• EXERCISE BRIEF: The answer should consist of each line from the data below that includes "visible".

Collected data entries:
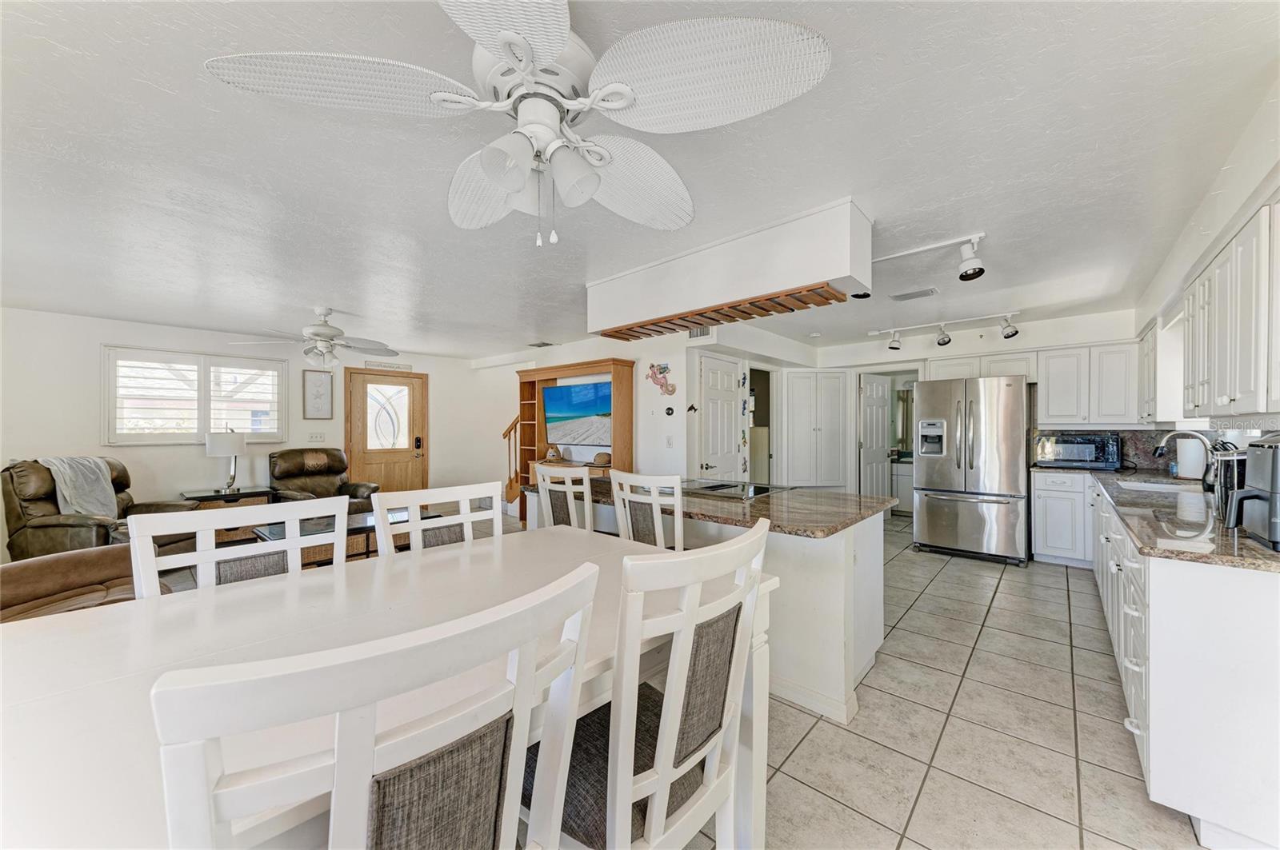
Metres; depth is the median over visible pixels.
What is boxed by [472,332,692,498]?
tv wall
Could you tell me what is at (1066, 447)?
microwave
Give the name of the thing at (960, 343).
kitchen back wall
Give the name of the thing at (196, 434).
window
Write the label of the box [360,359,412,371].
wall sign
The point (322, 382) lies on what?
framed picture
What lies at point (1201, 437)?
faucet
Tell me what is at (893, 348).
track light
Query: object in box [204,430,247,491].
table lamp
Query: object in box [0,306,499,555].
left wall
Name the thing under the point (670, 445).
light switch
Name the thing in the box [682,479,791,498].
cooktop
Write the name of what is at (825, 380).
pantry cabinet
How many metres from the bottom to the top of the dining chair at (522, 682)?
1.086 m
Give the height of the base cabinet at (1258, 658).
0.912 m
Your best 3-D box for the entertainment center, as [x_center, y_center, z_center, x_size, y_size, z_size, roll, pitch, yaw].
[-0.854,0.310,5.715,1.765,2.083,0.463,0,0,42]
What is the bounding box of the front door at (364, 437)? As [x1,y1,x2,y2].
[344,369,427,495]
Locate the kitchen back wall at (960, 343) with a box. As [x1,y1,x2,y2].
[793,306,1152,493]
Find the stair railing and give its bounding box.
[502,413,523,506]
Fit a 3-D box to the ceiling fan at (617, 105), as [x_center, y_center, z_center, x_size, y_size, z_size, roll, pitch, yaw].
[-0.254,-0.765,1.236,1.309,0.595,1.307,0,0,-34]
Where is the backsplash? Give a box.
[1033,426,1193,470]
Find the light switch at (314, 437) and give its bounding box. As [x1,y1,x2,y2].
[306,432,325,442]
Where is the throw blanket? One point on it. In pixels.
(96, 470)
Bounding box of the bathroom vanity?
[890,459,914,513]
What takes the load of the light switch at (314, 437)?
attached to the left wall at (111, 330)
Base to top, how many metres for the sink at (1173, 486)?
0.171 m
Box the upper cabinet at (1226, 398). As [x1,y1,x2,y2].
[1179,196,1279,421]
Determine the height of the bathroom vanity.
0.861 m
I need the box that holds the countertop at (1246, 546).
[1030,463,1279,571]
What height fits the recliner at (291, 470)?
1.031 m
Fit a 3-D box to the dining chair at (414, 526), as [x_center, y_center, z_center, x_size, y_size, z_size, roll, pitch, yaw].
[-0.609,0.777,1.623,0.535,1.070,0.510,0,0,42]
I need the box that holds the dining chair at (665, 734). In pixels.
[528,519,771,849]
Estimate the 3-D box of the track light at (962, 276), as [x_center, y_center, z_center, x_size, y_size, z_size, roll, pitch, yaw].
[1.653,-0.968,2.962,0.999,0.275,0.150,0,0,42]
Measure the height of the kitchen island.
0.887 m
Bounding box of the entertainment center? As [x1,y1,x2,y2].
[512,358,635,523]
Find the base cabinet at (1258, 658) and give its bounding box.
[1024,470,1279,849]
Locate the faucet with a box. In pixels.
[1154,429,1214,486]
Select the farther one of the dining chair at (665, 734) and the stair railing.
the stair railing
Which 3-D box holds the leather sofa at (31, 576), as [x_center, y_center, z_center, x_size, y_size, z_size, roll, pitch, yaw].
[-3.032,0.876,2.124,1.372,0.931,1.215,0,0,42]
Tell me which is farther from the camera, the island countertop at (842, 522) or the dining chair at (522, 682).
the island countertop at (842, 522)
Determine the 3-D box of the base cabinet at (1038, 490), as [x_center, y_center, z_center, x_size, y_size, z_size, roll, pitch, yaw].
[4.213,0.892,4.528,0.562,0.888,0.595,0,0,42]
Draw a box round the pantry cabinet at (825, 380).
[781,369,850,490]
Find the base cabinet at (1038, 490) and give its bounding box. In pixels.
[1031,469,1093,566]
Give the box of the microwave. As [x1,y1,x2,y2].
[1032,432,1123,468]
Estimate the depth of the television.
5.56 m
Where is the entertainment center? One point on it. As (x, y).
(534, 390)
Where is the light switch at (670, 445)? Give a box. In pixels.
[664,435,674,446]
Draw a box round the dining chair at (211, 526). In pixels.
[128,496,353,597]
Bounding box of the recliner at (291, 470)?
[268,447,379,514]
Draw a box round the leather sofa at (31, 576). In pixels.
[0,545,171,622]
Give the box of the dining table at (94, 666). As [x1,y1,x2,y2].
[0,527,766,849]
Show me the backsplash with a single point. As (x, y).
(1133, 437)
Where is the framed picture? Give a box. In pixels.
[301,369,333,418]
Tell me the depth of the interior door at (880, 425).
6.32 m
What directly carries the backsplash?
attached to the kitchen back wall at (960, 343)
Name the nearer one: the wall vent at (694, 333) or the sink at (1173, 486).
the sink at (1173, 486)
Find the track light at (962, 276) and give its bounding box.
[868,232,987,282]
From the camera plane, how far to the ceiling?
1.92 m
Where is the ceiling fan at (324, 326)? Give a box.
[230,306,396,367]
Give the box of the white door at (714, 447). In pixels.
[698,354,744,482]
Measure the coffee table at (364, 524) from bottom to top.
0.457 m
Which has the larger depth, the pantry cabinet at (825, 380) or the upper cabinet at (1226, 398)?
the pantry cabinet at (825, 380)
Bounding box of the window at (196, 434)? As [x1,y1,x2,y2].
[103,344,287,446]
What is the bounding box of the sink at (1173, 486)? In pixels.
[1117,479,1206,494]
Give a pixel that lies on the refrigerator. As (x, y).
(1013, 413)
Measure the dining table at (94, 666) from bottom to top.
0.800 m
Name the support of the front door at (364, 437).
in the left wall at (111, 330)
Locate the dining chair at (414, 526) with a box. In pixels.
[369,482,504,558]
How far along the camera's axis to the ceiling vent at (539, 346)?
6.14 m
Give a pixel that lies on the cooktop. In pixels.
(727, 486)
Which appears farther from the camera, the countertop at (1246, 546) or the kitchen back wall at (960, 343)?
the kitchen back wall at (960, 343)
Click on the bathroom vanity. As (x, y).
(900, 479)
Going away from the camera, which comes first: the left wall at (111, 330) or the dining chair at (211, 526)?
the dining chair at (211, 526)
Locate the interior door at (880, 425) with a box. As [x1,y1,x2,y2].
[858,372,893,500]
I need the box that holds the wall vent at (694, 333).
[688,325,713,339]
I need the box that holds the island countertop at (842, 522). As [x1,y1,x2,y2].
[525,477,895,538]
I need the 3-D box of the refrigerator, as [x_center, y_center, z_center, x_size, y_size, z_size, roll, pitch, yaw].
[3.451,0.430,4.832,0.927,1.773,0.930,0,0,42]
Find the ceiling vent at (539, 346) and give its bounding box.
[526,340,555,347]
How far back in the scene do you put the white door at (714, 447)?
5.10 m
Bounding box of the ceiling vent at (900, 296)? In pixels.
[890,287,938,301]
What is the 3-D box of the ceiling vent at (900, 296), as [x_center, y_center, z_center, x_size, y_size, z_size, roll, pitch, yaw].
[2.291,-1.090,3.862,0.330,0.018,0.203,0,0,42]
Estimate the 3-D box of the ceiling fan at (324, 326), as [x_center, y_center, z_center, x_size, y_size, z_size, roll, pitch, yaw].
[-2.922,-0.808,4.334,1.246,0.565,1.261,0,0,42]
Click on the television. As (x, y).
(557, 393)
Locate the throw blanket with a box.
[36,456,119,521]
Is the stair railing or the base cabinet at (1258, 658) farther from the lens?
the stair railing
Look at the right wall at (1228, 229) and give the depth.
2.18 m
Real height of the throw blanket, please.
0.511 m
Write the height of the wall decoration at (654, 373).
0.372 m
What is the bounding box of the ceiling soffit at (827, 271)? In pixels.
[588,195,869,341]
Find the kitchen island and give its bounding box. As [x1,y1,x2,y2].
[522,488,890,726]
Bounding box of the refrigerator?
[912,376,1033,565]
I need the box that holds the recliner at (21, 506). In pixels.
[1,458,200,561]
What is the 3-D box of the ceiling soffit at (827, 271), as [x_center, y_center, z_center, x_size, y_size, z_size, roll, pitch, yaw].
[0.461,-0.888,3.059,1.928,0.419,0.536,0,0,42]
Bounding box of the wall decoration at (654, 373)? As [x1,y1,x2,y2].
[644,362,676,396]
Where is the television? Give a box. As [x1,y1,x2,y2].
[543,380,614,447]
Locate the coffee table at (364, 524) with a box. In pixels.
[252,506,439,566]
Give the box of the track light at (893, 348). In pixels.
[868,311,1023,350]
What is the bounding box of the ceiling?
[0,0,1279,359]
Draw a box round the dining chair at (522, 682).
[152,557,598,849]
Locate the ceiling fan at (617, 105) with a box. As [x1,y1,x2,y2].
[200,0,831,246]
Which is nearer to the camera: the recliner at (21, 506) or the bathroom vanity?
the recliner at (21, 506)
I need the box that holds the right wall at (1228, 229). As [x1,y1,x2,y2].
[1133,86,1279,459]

---

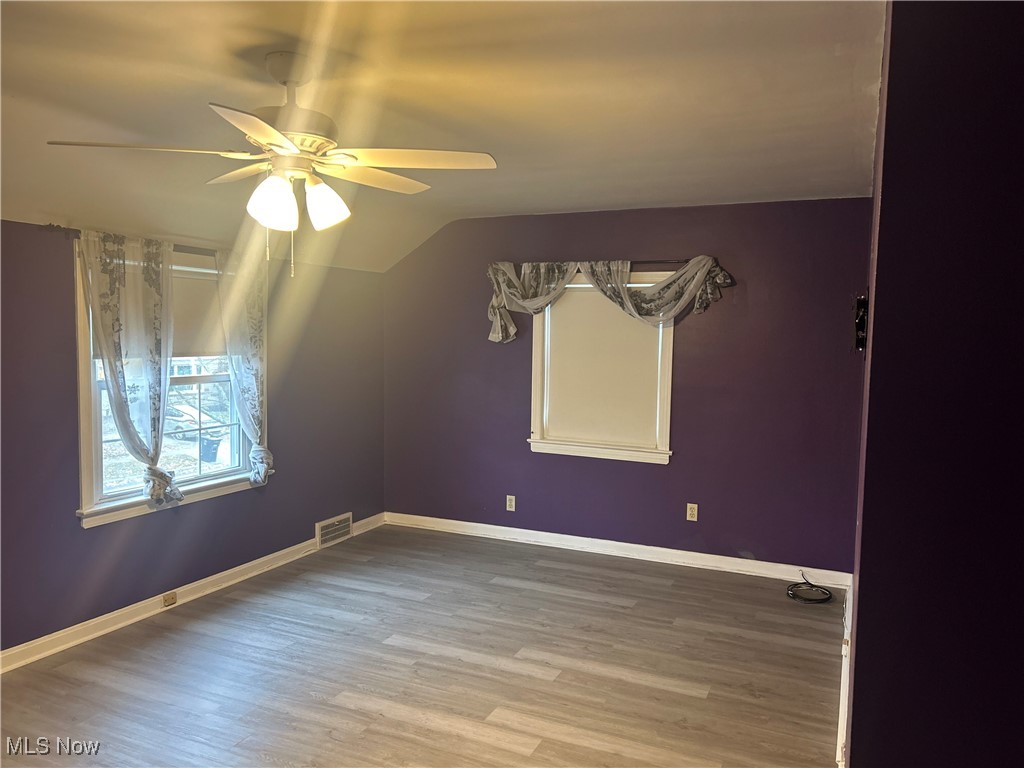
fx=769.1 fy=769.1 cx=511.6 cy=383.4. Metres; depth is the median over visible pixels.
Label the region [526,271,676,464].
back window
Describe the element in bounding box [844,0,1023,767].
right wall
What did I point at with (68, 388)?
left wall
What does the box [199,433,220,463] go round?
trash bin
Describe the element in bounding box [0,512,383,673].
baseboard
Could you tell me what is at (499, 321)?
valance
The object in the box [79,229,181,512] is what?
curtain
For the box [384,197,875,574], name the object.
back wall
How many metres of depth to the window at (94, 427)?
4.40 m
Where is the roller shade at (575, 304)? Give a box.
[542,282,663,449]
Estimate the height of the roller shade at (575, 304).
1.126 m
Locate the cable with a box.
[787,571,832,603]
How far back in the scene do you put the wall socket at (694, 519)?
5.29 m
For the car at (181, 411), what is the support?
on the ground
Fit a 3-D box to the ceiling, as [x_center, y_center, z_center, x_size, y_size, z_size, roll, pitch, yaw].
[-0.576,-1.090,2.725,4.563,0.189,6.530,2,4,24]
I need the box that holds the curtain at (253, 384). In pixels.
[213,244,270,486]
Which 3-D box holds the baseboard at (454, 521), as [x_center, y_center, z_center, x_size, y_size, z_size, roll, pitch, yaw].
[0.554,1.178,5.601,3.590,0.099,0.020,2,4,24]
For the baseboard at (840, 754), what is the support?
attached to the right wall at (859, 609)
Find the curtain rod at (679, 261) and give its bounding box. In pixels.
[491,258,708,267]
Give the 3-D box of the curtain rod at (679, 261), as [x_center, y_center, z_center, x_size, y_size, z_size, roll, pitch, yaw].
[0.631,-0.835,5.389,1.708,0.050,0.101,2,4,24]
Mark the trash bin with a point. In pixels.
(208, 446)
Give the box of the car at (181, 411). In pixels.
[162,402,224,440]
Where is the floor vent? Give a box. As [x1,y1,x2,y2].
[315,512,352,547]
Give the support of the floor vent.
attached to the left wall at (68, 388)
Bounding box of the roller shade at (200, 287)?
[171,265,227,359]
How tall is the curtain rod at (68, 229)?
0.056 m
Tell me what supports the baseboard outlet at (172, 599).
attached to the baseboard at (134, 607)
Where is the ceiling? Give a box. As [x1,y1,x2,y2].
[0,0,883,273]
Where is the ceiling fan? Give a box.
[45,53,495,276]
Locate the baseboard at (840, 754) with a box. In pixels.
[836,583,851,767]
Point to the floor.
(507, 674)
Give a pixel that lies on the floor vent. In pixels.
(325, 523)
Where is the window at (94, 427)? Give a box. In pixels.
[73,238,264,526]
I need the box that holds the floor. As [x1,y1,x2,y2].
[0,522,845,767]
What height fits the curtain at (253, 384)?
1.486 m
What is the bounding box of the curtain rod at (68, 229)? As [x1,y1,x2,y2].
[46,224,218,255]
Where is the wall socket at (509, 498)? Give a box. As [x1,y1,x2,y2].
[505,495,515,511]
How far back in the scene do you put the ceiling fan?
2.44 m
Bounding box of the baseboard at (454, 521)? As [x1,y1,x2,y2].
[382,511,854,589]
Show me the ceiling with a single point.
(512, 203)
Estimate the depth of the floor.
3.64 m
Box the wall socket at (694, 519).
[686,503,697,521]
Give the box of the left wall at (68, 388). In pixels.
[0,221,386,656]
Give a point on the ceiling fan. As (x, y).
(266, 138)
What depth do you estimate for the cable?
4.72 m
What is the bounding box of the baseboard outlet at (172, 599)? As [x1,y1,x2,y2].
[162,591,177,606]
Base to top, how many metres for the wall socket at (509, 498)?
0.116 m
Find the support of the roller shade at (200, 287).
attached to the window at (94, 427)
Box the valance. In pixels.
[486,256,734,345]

--

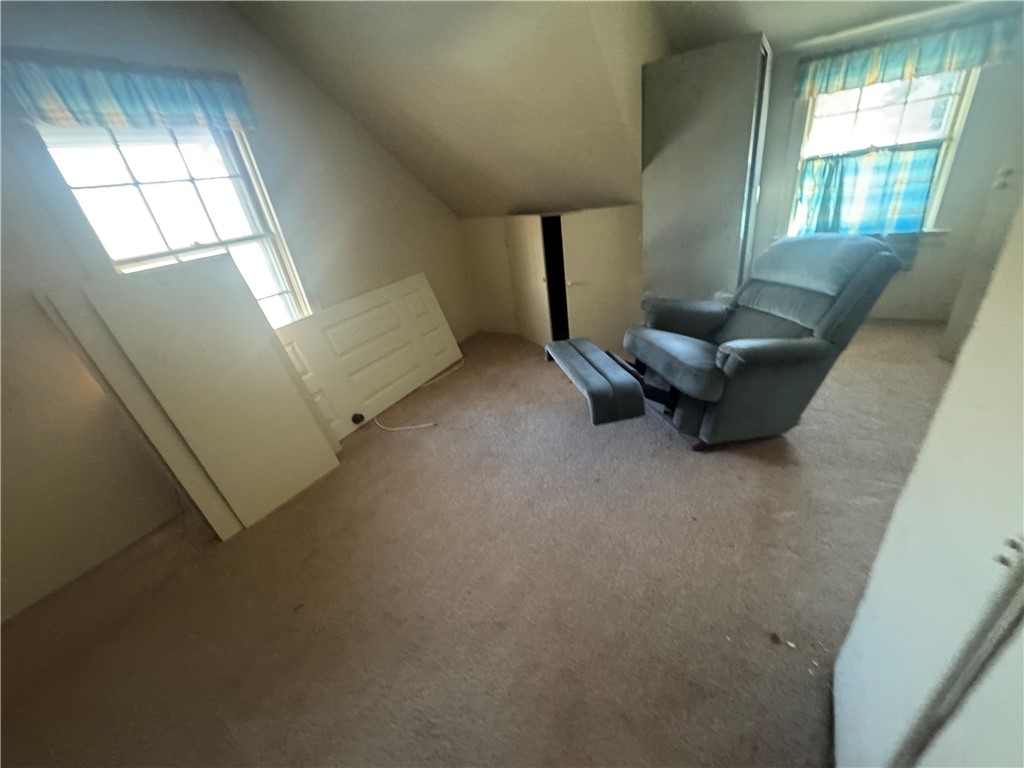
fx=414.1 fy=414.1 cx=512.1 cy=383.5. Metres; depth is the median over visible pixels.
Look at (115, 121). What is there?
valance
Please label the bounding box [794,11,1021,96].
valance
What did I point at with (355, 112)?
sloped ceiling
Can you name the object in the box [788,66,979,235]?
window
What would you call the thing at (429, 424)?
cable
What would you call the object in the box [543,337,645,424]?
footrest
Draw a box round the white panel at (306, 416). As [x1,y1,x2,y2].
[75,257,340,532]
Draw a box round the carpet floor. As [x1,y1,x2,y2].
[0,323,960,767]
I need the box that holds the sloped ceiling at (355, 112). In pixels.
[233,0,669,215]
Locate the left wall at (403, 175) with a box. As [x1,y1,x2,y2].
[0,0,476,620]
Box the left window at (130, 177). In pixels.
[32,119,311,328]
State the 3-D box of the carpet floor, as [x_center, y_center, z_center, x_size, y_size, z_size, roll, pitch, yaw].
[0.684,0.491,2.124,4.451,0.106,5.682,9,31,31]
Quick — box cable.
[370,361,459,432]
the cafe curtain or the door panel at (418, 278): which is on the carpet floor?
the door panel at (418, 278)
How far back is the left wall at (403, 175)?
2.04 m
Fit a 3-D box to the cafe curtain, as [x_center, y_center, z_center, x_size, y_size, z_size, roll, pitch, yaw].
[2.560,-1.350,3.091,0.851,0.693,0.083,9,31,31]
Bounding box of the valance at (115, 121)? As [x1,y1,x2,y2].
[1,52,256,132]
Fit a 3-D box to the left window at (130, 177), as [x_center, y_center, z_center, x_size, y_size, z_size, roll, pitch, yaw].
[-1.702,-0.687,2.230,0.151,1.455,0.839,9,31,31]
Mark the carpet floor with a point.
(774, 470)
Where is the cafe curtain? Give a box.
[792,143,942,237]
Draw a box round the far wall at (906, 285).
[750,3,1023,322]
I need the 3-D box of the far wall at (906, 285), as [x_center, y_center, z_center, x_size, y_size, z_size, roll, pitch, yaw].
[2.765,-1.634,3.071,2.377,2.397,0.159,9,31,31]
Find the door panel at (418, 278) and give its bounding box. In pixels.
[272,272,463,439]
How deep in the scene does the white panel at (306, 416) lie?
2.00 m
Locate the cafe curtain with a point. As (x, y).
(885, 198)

• RESULT OF THIS EXERCISE:
Metres; depth is the median over visible pixels.
fx=769.1 fy=769.1 cx=511.6 cy=383.4. Metres; depth is the median over visible pixels.
fx=414.1 fy=414.1 cx=512.1 cy=383.5. Metres; depth is the median over visible pixels.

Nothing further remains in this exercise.